**Text shown**
Uncertainty in the BRICS

The nature of today's economy is uncertainty, and nowhere is that more true than in developing nations.

In the third of these linked blog posts, we return to the general theme of "The Great Uncertainty" to explore the consequences of the shift in the balance of economic power that many discern, broadly from ‘West’ to ‘East’. The issues, we suggest, are rather more complex and involved than we are typically led to believe in popular accounts couched in terms of ‘rising powers’ and the challenge of the BRICS economies.

So where to start? Well, what is clear to us is that there is indeed a shift taking place in the balance of global economic power. That, at least, we can agree on. There is no need, we feel, to fill this post with figures because the broad picture is pretty well established. Indeed, it is captured, after a fashion, in those speculative pieces that we have all read about exactly when China will overtake the US as the largest economy in the world (although this, too, is more complicated a calculation than is often recognised).

The essential point, though, is that the combination of longish periods of (very) fast economic growth in some countries with slow growth, stagnation and recession in others cannot but alter the respective weights of different countries (and by extension regions) within the global economy. It is from that core shift that all the other features that are so much discussed – different patterns of FDI, aid, trade, bond purchases and the like – emanate.

However, the analytical problem is that economic power does not translate easily or automatically into political power. Or, to put it a little differently in what has been a common theme of ours, economics is not political economy. Economic power can be measured statistically by reference to GDP, proportion of world trade, level and direction of financial flows, and so on. Political power cannot. It has instead to be pondered and probed.

What do we find when we do this? Let’s start with China. In a simple sense it is the most obvious candidate to replace the US as the hegemon of the global political economy. But, for all its fast and continuing economic growth, it is in fact beset by a host of problems generated by its particular experience of late industrialisation and single-party politics. These include: a core imbalance in its economy between investment and consumption, considerable ongoing financial instability, deep social inequalities and tensions, and the confusion about intentions inevitably generated by its opaque and increasingly corrupt state structure. And this is not even to mention the big, looming issue of being pressured to move at some point in a democratic direction.

The reality is that, for all the talk a while ago of an emerging "Beijing Consensus", China has yet to produce a style of capitalism that is globally attractive.

Let’s move on to think about India, Brazil and other ‘rising powers’. Here, once more, the political picture is much less sharply defined than the economic one. In global terms India still lives mostly within itself. It has a very strong historical sense of the uniqueness of its continental civilisation and seems content for the moment to deploy an assertively ‘Southern’ rhetoric amidst broad acquiescence in a US-centred world order.

Brazil is best seen politically as the major regional power of South America. Given its location and history, it is always alert to the possibility of overbearing behaviour by the US and is ready to be stroppy if necessary. But it has yet to set out a coherent and convincing account of the global role that it might like to play in the future.

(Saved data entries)
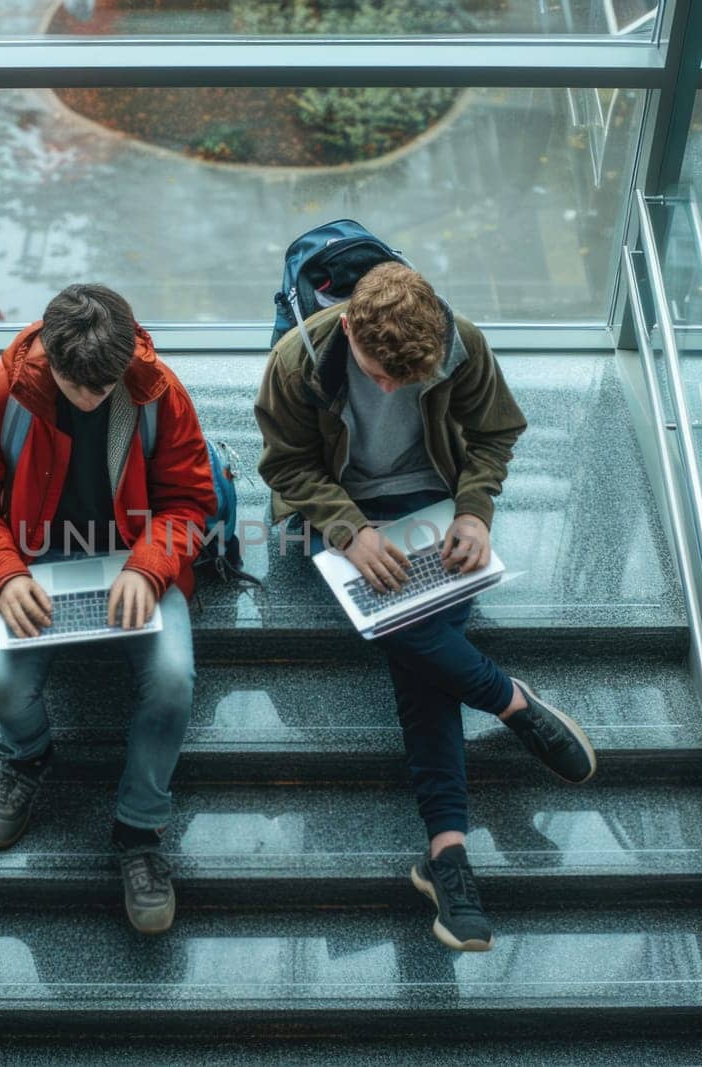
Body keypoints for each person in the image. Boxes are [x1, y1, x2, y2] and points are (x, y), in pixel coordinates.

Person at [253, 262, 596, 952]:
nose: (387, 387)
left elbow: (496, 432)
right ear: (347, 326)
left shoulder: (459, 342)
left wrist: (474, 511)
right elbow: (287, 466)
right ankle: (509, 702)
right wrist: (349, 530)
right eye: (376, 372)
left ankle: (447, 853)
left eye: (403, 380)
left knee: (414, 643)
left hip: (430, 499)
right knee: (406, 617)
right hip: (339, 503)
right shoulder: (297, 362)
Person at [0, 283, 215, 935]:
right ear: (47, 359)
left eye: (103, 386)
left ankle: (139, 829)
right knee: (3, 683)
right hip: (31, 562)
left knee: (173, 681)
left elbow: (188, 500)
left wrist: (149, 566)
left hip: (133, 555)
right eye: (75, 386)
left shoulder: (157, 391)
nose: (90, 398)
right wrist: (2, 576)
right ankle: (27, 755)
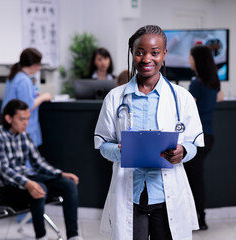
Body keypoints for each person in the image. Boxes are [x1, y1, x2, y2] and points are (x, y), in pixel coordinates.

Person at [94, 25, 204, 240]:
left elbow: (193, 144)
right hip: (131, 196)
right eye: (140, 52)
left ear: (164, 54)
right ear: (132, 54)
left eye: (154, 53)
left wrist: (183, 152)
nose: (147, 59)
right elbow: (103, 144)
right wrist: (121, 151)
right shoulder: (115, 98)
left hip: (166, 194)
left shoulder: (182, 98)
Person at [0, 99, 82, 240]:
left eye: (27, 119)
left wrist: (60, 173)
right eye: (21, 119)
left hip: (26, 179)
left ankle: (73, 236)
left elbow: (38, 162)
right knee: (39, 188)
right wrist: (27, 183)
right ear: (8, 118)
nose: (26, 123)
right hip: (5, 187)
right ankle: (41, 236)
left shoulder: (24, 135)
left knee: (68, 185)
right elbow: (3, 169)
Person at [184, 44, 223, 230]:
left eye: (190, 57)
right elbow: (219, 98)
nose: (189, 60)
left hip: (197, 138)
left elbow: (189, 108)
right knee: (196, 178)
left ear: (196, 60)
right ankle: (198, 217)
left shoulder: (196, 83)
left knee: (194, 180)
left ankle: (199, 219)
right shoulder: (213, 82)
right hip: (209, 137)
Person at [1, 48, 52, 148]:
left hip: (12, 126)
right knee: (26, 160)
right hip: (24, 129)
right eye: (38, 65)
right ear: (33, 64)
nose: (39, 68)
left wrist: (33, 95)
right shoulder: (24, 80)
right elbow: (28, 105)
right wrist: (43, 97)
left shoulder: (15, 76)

---

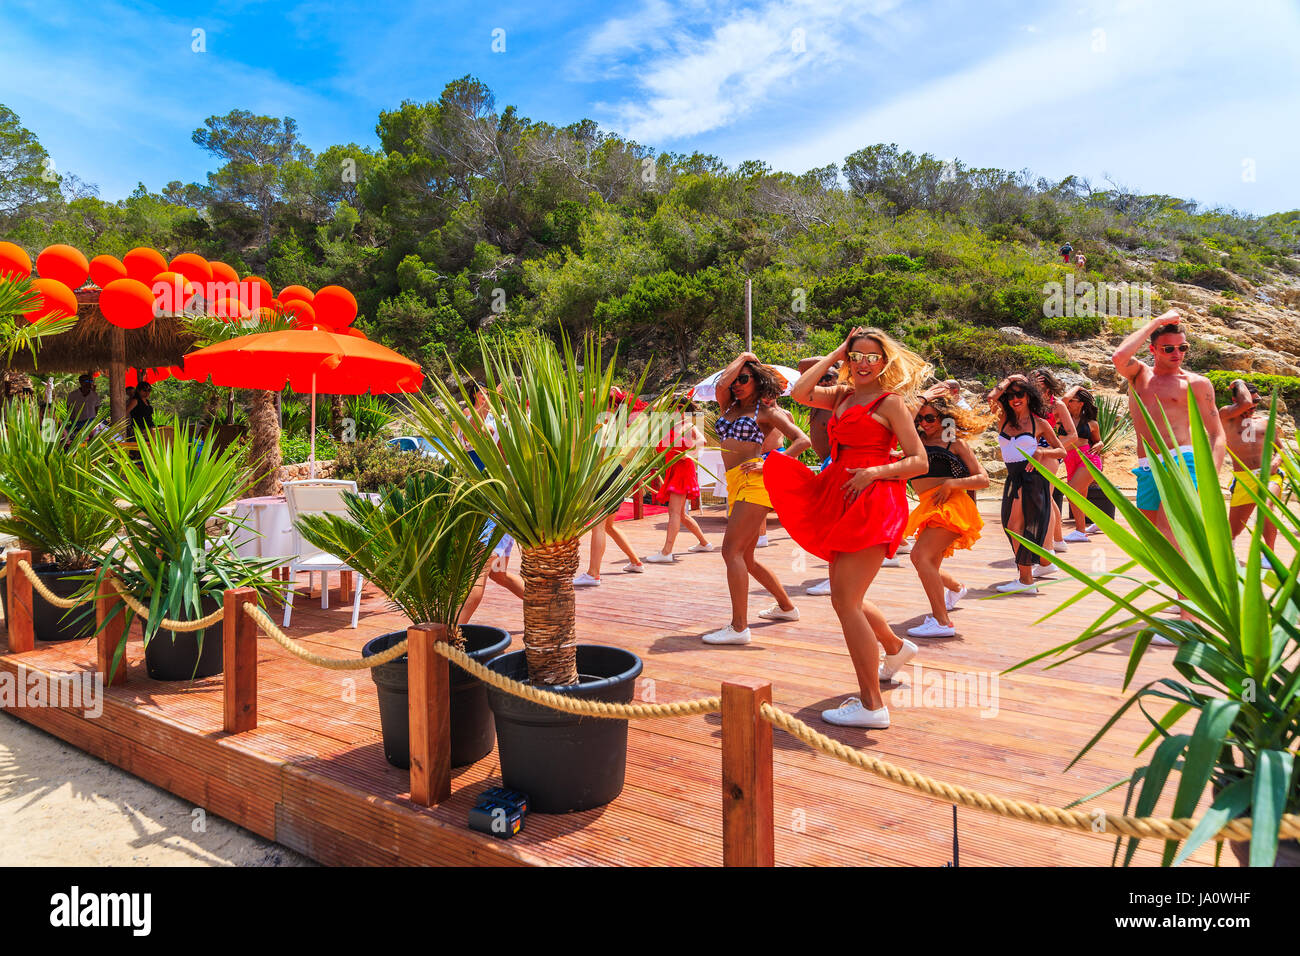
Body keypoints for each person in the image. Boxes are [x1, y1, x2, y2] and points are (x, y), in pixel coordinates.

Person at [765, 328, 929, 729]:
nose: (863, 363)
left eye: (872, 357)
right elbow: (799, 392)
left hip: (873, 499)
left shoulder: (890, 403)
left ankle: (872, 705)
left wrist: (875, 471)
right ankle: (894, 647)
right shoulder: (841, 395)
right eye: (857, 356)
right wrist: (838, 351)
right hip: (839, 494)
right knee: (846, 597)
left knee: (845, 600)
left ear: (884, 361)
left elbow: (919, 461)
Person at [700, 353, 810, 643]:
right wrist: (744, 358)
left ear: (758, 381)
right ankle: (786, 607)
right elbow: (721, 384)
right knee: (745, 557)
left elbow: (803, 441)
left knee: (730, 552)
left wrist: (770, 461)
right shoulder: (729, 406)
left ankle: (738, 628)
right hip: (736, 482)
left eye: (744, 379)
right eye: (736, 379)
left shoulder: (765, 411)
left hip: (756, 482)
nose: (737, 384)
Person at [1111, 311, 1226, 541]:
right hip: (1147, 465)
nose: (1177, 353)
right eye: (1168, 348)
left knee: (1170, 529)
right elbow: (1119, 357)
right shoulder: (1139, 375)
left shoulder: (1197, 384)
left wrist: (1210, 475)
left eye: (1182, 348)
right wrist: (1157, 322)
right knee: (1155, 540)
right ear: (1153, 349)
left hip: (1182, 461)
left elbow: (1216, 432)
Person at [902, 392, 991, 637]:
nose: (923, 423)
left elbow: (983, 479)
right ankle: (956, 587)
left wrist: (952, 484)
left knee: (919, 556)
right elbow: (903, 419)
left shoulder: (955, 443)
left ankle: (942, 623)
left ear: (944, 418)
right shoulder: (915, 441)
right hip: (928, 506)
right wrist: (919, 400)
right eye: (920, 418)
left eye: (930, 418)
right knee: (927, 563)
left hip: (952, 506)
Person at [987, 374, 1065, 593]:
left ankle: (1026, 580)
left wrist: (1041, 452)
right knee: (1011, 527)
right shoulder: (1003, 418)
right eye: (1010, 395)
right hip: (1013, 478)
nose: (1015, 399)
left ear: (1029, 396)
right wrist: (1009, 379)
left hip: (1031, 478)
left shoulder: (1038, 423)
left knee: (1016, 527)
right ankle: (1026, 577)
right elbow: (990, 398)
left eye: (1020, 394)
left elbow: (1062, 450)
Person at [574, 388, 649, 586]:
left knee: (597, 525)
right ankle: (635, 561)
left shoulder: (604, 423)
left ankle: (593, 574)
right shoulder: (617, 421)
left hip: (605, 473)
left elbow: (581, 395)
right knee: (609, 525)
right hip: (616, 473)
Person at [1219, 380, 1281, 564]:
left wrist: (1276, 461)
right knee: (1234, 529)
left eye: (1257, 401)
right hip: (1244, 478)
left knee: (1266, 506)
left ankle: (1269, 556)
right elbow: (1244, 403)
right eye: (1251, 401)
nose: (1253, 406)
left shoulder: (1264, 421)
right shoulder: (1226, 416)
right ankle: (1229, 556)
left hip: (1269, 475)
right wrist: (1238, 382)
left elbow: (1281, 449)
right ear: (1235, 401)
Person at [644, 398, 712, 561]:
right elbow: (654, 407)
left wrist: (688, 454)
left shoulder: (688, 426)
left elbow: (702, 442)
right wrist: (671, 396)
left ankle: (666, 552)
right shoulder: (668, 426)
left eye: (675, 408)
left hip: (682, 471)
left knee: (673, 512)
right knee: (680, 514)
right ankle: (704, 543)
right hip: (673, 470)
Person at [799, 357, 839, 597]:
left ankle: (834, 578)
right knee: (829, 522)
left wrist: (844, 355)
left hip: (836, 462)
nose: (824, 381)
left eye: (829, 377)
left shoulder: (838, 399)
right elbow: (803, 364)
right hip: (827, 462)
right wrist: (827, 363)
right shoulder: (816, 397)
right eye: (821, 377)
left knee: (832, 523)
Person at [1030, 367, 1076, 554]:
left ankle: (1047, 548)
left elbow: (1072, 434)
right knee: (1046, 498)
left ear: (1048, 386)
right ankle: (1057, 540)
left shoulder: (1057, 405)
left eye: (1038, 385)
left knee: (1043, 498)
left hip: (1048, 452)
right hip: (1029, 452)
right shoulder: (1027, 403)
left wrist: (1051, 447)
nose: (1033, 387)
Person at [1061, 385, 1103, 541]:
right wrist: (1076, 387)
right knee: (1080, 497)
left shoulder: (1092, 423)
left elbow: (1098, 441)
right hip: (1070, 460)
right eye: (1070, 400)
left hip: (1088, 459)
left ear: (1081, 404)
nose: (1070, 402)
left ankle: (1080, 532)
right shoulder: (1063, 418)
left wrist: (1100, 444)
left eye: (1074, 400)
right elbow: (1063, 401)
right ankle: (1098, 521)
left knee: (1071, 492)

--

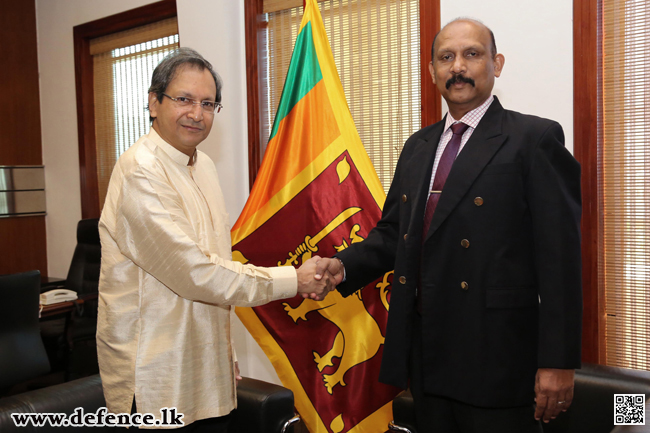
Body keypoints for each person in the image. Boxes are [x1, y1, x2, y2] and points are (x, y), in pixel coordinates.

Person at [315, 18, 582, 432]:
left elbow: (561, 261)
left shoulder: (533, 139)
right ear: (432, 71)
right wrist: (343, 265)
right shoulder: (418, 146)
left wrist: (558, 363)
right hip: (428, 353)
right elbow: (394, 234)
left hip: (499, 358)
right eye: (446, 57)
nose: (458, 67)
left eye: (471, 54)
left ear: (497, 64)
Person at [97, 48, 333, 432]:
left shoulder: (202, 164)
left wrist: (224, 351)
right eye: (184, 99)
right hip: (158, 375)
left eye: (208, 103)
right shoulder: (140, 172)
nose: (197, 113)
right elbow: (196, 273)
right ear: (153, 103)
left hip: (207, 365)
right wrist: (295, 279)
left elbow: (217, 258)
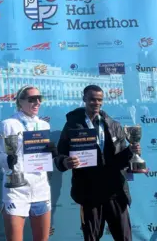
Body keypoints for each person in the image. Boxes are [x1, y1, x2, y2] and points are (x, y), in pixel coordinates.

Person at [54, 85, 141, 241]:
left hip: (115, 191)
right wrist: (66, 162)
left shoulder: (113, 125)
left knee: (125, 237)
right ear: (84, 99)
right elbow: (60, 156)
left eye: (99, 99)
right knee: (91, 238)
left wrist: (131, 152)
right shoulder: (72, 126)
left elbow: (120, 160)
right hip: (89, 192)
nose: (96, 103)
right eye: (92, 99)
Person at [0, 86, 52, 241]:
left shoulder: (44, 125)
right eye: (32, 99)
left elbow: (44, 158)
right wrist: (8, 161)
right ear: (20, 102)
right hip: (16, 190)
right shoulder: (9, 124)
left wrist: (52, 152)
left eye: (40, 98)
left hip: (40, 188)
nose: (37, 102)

**What to do**
- 1) Answer these questions using the BRICS post:
(a) By reference to what can economic power be measured statistically?
(b) How is Brazil best seen politically?
(c) What has China yet to produce?
- 2) Render this sentence from the BRICS post in Spanish: "Brazil is best seen politically as the major regional power of South America."
- 3) In the BRICS post, which problems are named right after the words "These include:"? List each one.

**Answers to this exercise**
- 1)
(a) GDP, proportion of world trade, level and direction of financial flows, and so on.
(b) As the major regional power of South America.
(c) A style of capitalism that is globally attractive.

- 2) Desde el punto de vista político, Brasil se entiende mejor como la principal potencia regional de América del Sur.

- 3)
- A core imbalance in its economy between investment and consumption
- Considerable ongoing financial instability
- Deep social inequalities and tensions
- The confusion about intentions inevitably generated by its opaque and increasingly corrupt state structure